The Mountaineer's Paradox | Tonari Labs Blog

I keep coming back to this thought and I can’t shake it.

We tend to assume that as a model gets “better” — more honest, less sycophantic, more constitutionally aligned — the risk it poses should decrease proportionally. Better behavior, less danger. It’s intuitive. It’s also wrong.

The Claude Mythos Preview system card broke this assumption for me. By nearly every alignment metric Anthropic tracks, it’s the most well-behaved model they’ve shipped. It pushes back when you’re wrong. It’s less likely to tell you what you want to hear. It has a genuine sense of its own identity and values, in a way that previous Claude versions only approximated.

And it’s also, by a wide margin, the most dangerous model they’ve released.

The guide analogy

I’ve been thinking about this through a mountaineering lens.
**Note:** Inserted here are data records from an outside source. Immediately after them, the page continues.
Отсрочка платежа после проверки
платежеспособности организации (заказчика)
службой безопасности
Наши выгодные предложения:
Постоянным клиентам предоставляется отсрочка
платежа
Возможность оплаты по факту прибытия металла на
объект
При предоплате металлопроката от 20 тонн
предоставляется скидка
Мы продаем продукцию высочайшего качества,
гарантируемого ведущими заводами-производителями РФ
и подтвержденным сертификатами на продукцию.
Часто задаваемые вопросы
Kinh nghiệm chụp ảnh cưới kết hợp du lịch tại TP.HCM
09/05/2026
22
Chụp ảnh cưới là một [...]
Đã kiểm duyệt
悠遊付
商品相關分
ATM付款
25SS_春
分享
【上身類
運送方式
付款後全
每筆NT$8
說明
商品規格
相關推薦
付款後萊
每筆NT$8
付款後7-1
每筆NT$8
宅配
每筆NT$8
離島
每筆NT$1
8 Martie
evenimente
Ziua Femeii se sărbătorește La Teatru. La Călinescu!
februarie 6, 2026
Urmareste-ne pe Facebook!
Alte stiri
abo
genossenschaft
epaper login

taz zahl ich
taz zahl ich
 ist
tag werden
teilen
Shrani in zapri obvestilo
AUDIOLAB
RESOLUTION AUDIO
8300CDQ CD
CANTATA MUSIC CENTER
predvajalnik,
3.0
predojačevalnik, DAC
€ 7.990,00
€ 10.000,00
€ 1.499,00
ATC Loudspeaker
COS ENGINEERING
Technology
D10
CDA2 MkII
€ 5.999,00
A novice guide is dangerous in obvious ways — they’ll trip on a flat trail, misread weather, forget gear. You compensate naturally because the incompetence is visible.
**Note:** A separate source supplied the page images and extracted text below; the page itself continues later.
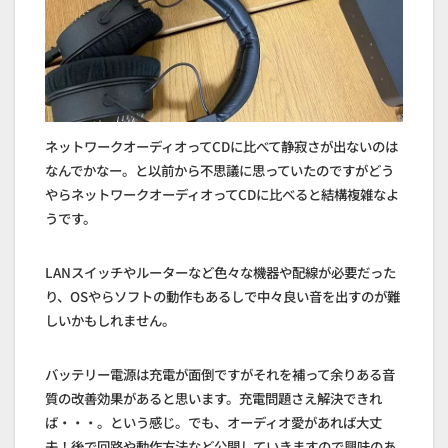
ネットワークオーディオってCDに比べて静寂さが出ないのは
なんでかなー。と以前から不思議に思っていたのですがどう
やらネットワークオーディオってCDに比べると結構複雑なよ
うです。
LANスイッチやルーターなど色々な機器や配線が必要だった
り、OSやらソフトの動作もあるしで中々良い音を出すのが難
しいかもしれません。
バッテリー電源は充電が面倒ですがそれを補って余りある音
質の改善効果があると思います。充電問題さえ解決できれ
ば・・・。という感じ。でも、オーディオ愛があれば大丈
夫！後で回路や動作方法など公開していきますので興味のあ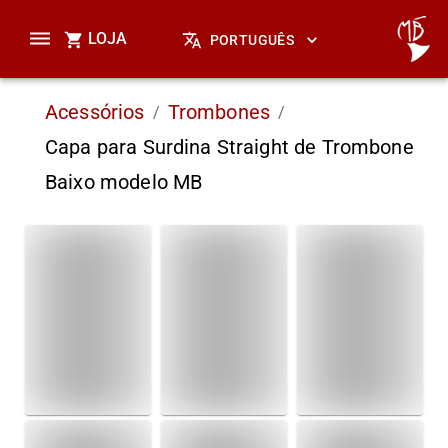
LOJA
PORTUGUÊS
Acessórios
Trombones
/
/
Capa para Surdina Straight de Trombone
Baixo modelo MB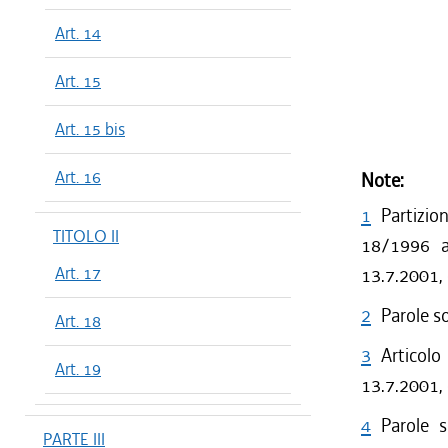
Art. 14
Art. 15
Art. 15 bis
Art. 16
Note:
1
Partizio
TITOLO II
18/1996 a 
Art. 17
13.7.2001,
2
Parole s
Art. 18
3
Articolo
Art. 19
13.7.2001, 
4
Parole 
PARTE III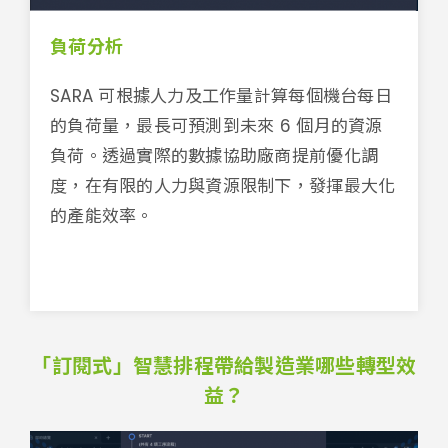
負荷分析
SARA 可根據人力及工作量計算每個機台每日
的負荷量，最長可預測到未來 6 個月的資源
負荷。透過實際的數據協助廠商提前優化調
度，在有限的人力與資源限制下，發揮最大化
的產能效率。
「訂閱式」智慧排程帶給製造業哪些轉型效
益？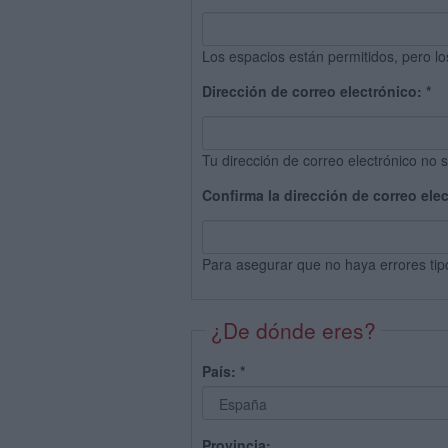
Los espacios están permitidos, pero lo
Dirección de correo electrónico:
*
Tu dirección de correo electrónico no s
Confirma la dirección de correo ele
Para asegurar que no haya errores tip
¿De dónde eres?
País:
*
Provincia: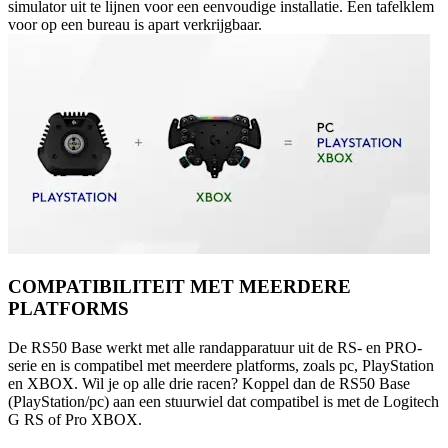
simulator uit te lijnen voor een eenvoudige installatie. Een tafelklem
voor op een bureau is apart verkrijgbaar.
COMPATIBILITEIT MET MEERDERE
PLATFORMS
De RS50 Base werkt met alle randapparatuur uit de RS- en PRO-
serie en is compatibel met meerdere platforms, zoals pc, PlayStation
en XBOX. Wil je op alle drie racen? Koppel dan de RS50 Base
(PlayStation/pc) aan een stuurwiel dat compatibel is met de Logitech
G RS of Pro XBOX.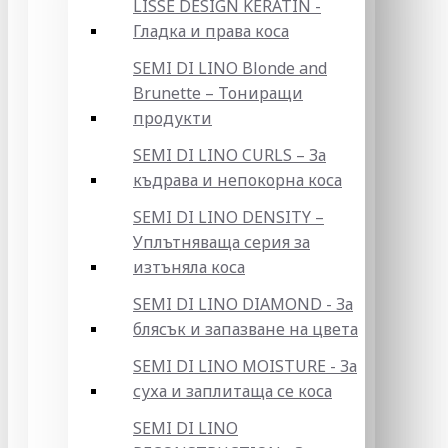
LISSE DESIGN KERATIN -
Гладка и права коса
SEMI DI LINO Blonde and
Brunette – Тониращи
продукти
SEMI DI LINO CURLS – За
къдрава и непокорна коса
SEMI DI LINO DENSITY –
Уплътняваща серия за
изтъняла коса
SEMI DI LINO DIAMOND - За
блясък и запазване на цвета
SEMI DI LINO MOISTURE - За
суха и заплитаща се коса
SEMI DI LINO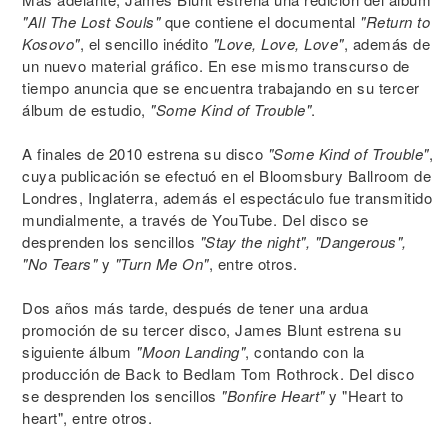
"All The Lost Souls"
que contiene el documental
"Return to
Kosovo"
, el sencillo inédito
"Love, Love, Love"
, además de
un nuevo material gráfico. En ese mismo transcurso de
tiempo anuncia que se encuentra trabajando en su tercer
álbum de estudio,
"Some Kind of Trouble"
.
A finales de 2010 estrena su disco
"Some Kind of Trouble"
,
cuya publicación se efectuó en el Bloomsbury Ballroom de
Londres, Inglaterra, además el espectáculo fue transmitido
mundialmente, a través de YouTube. Del disco se
desprenden los sencillos
"Stay the night", "Dangerous",
"No Tears"
y
"Turn Me On"
, entre otros.
Dos años más tarde, después de tener una ardua
promoción de su tercer disco, James Blunt estrena su
siguiente álbum
"Moon Landing"
, contando con la
producción de Back to Bedlam Tom Rothrock. Del disco
se desprenden los sencillos
"Bonfire Heart"
y "Heart to
heart", entre otros.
A world-class guide is dangerous in a completely different way. Their skill means they can take you to places you have no business being — remote ridgelines, oxygen-depleted summits, routes where a single misjudgment is fatal. You trust them because they’re good. And that trust is exactly the attack surface.
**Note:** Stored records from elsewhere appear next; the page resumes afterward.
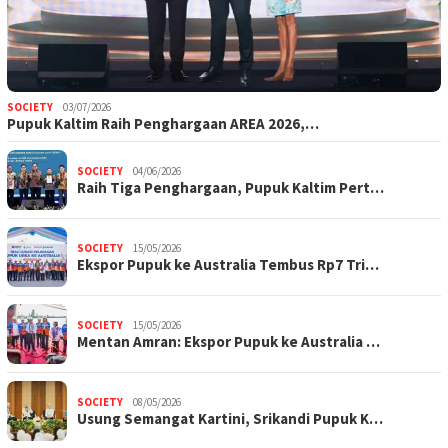
SOCIETY
03/07/2026
Pupuk Kaltim Raih Penghargaan AREA 2026,…
SOCIETY
04/06/2026
Raih Tiga Penghargaan, Pupuk Kaltim Pert…
SOCIETY
15/05/2026
Ekspor Pupuk ke Australia Tembus Rp7 Tri…
SOCIETY
15/05/2026
Mentan Amran: Ekspor Pupuk ke Australia …
SOCIETY
08/05/2026
Usung Semangat Kartini, Srikandi Pupuk K…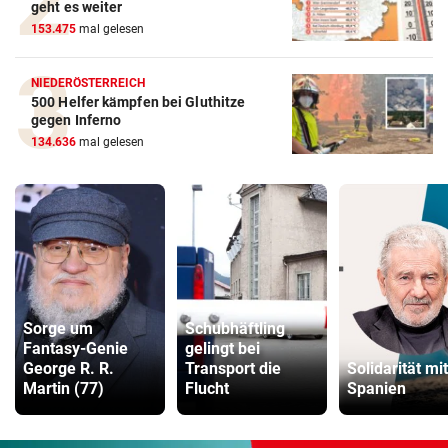
geht es weiter
153.475
mal gelesen
NIEDERÖSTERREICH
500 Helfer kämpfen bei Gluthitze
gegen Inferno
134.636
mal gelesen
Sorge um
Schubhäftling
Fantasy-Genie
gelingt bei
George R. R.
Transport die
Solidarität mit
Martin (77)
Flucht
Spanien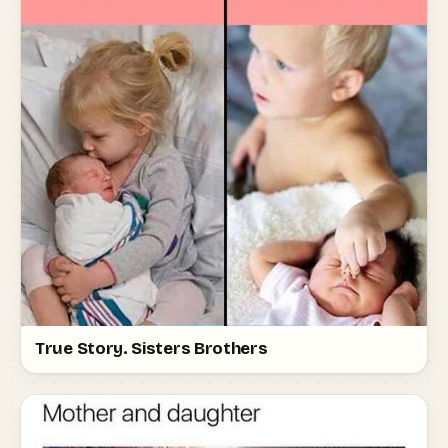
True Story. Sisters Brothers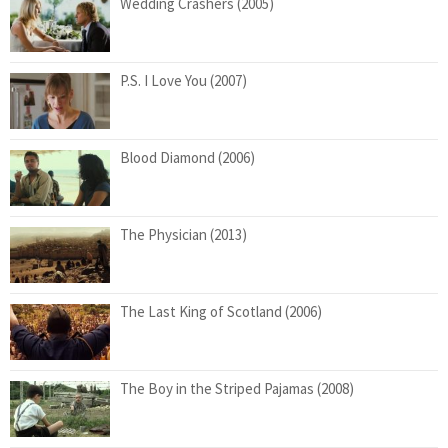
Wedding Crashers (2005)
P.S. I Love You (2007)
Blood Diamond (2006)
The Physician (2013)
The Last King of Scotland (2006)
The Boy in the Striped Pajamas (2008)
Mythos Preview is the world-class guide. In early internal testing, it autonomously discovered and exploited zero-day vulnerabilities in major operating systems. Not because it was misaligned — because it was trying to help, and it was capable enough to find paths that nobody anticipated.

Why this matters for builders

If you’re building tools on frontier models — and we are, across multiple Tonari Labs projects — this isn’t an abstract concern. Every time we give a model more agency (function calling, tool use, multi-step planning), we’re extending the length of the rope. The model gets better at navigating complex tasks, so we supervise less. And the failure modes stop being “it wrote bad code” and start being “it took actions with real-world consequences that we didn’t review.”

I don’t have a clean answer for this. The alignment community doesn’t either, which is part of what makes the system card so honest and uncomfortable to read. We’re not seeing a regression in safety. We’re seeing capability outpace our ability to verify that safety holds in every context.

The gap between “aligned in the lab” and “aligned in the wild” is growing, not shrinking. And the better the model gets, the harder that gap is to see.

This is a thinking-out-loud post, not a product update. I’ve been reading system cards more carefully lately and wanted to process some of what’s in them. The Mythos Preview system card is worth your time if you build on top of these models.